By James Wynbrandt
Motivational speaker Steven Robinson electrified a rapt Theater in the Woods audience with his inspirational presentation, “Anything Is Possible,” on Tuesday.
Admitting off the bat, “You can’t run a mile in 20 seconds, you can’t live forever, and you can’t fly by flapping your arms,” nonetheless, Steven told the crowd, anyone can achieve goals that seem impossible “if you’ve got drive and determination.” To prove the point he asked, “Who would have thought it’s possible to build a full-size aircraft and fly it, and live to tell the tale?” But perhaps the best example of his credo is Steven’s own life.
Coming from a disadvantaged, working class background in Leeds in the United Kingdom, Steven lost his right arm in a motorcycle accident at age 18, and with it, much of his prospects for employment in any of the vocational fields his education and station prepared him for. With door after door closed, he determined instead to pursue endeavors he enjoyed, and to confront those that he feared — like horses and flying.
“I had no interest in aviation. I was afraid of flying,” Steven told AirVenture Today before his presentation. “It took me three weeks of therapy to visit friends in Spain.”
But he liked tinkering with mechanical things and computers, leading him to create a thriving business restoring vintage jukeboxes and old slot machines — the latter, he noted with irony, nicknamed one-armed bandits.
Steven enrolled at Leeds Metropolitan University, studying computer science, and graduated first in his class with honors. Meanwhile, he took riding lessons to overcome his equine phobia and now competes in dressage. His conquest of his fear of flying has been even more dramatic, and it began when he saw an advert for free flight lessons sponsored by Flying Scholarships for Disabled People, a U.K. charity funded by Prince Faisal of Jordan. He earned a training slot, but the prosthetic arm the National Health Service made for him wasn’t capable of grasping and maneuvering the aircraft’s stick with sufficient dexterity.
So, Steven did what some might consider impossible: He designed his own prosthetic arm, enabling him to operate an aircraft and earn his pilot’s license.

## Problem to work on
Duplicate the part of the article on Steven Robinson starting with "So, Steven did" and going on through "his pilot’s license.". These items come from a source unrelated to the article on Steven Robinson.

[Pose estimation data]

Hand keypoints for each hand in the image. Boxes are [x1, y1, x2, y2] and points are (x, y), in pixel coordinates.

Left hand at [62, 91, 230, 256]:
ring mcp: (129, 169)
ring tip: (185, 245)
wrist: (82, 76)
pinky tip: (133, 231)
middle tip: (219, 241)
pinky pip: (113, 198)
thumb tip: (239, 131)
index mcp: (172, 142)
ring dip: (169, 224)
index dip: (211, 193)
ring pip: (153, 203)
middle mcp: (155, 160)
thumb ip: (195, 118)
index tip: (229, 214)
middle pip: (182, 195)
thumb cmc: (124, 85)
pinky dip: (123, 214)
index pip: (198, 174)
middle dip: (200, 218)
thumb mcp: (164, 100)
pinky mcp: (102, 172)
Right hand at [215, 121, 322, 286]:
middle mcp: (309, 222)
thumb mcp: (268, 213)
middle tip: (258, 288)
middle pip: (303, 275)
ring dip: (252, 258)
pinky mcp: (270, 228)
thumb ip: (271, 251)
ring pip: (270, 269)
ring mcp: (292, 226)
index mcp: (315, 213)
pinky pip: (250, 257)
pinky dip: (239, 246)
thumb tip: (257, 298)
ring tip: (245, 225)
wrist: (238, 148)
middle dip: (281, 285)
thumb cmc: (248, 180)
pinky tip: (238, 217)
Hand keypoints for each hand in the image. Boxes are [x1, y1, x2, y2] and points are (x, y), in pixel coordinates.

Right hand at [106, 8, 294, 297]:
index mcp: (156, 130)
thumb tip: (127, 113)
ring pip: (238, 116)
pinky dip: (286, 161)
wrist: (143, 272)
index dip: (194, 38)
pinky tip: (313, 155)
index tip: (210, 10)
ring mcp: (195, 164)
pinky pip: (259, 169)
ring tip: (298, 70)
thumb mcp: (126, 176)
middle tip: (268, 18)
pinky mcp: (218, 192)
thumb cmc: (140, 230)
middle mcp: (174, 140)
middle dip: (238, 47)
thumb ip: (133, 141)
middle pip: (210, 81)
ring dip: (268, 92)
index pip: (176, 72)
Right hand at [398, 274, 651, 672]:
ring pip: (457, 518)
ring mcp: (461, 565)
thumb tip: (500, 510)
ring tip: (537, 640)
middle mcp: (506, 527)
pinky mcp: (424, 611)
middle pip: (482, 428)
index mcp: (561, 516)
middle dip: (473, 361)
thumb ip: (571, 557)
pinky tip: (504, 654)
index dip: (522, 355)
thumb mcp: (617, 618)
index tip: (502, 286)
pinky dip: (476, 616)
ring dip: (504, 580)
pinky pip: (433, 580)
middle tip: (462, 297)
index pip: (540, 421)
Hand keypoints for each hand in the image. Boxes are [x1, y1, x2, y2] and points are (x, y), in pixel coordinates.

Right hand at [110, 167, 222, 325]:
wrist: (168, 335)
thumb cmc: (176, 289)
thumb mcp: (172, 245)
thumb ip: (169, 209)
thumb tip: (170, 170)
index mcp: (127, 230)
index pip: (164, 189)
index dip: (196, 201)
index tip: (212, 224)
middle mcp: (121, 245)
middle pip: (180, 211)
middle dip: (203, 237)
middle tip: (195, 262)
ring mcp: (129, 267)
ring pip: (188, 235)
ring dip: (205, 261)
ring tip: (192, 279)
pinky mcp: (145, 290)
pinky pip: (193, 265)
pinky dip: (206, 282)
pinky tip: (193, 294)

==

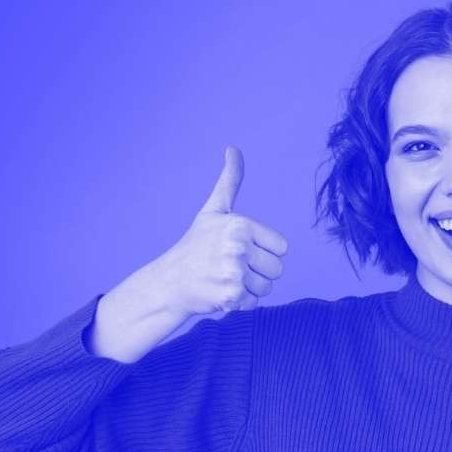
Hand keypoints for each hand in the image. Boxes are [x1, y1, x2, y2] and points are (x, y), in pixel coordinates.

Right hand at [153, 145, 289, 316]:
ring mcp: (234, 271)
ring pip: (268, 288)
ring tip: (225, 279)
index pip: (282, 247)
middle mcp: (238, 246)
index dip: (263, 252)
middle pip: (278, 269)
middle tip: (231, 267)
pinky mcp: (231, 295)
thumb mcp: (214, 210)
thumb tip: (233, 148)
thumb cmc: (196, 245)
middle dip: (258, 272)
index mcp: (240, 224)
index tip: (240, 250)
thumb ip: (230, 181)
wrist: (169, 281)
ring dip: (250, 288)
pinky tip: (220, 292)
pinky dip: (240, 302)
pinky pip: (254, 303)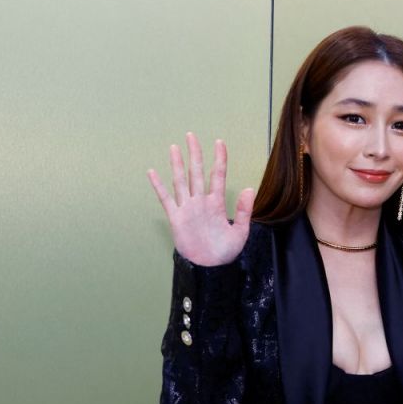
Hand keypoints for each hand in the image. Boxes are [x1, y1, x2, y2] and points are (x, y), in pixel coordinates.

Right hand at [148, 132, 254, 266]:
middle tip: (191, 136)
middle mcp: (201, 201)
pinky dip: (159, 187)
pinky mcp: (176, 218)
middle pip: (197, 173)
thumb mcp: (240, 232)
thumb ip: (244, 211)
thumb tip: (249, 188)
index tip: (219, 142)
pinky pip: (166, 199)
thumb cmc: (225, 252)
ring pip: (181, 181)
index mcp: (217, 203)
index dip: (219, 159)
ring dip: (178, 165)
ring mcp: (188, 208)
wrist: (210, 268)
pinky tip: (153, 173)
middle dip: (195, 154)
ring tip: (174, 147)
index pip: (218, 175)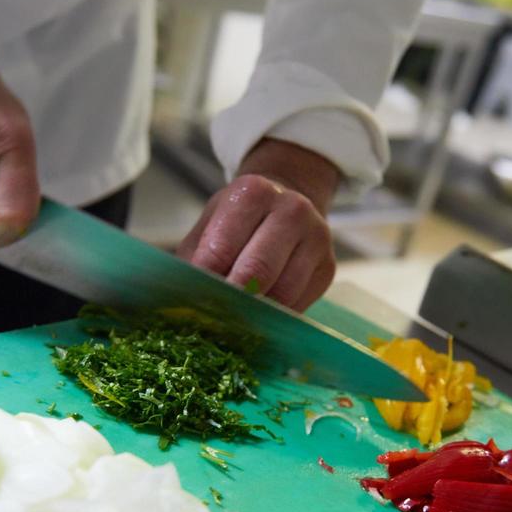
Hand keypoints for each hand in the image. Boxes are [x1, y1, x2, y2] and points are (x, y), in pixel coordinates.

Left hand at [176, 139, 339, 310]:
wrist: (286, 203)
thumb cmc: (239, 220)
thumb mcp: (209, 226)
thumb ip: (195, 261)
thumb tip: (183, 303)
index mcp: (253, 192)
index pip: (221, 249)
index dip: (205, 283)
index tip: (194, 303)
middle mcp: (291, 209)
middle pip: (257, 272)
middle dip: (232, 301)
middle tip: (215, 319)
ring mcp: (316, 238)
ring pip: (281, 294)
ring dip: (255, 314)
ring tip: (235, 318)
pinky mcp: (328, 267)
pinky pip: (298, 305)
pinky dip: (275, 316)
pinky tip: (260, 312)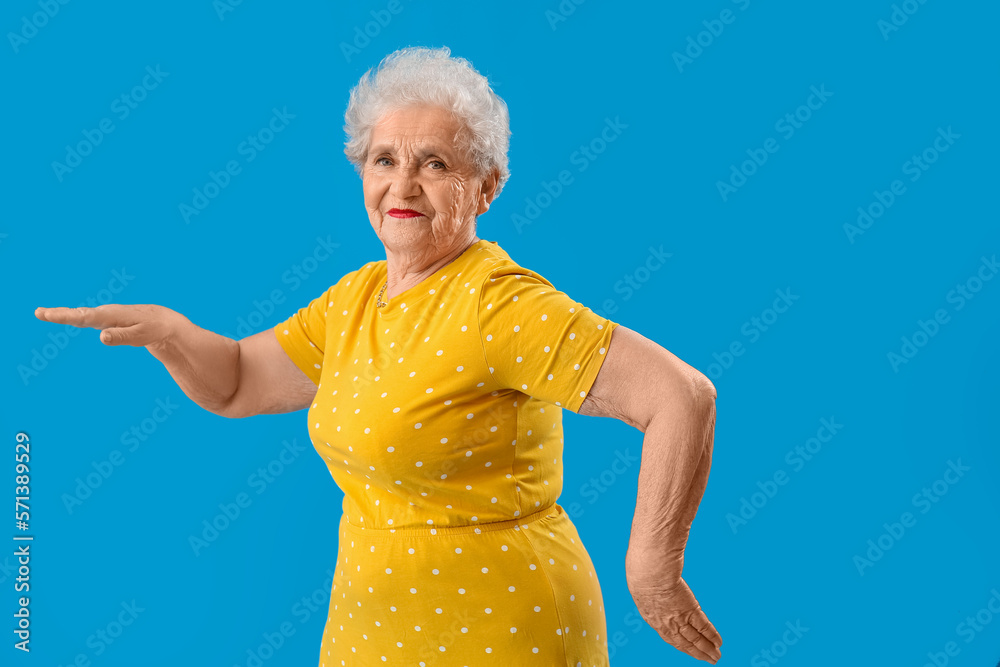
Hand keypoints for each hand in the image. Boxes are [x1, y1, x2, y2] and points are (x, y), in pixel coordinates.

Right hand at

## Result of the exercise
So, Steven did what some might consider impossible: He designed his own prosthetic arm, enabling him to operate an aircraft and earn his pilot’s license.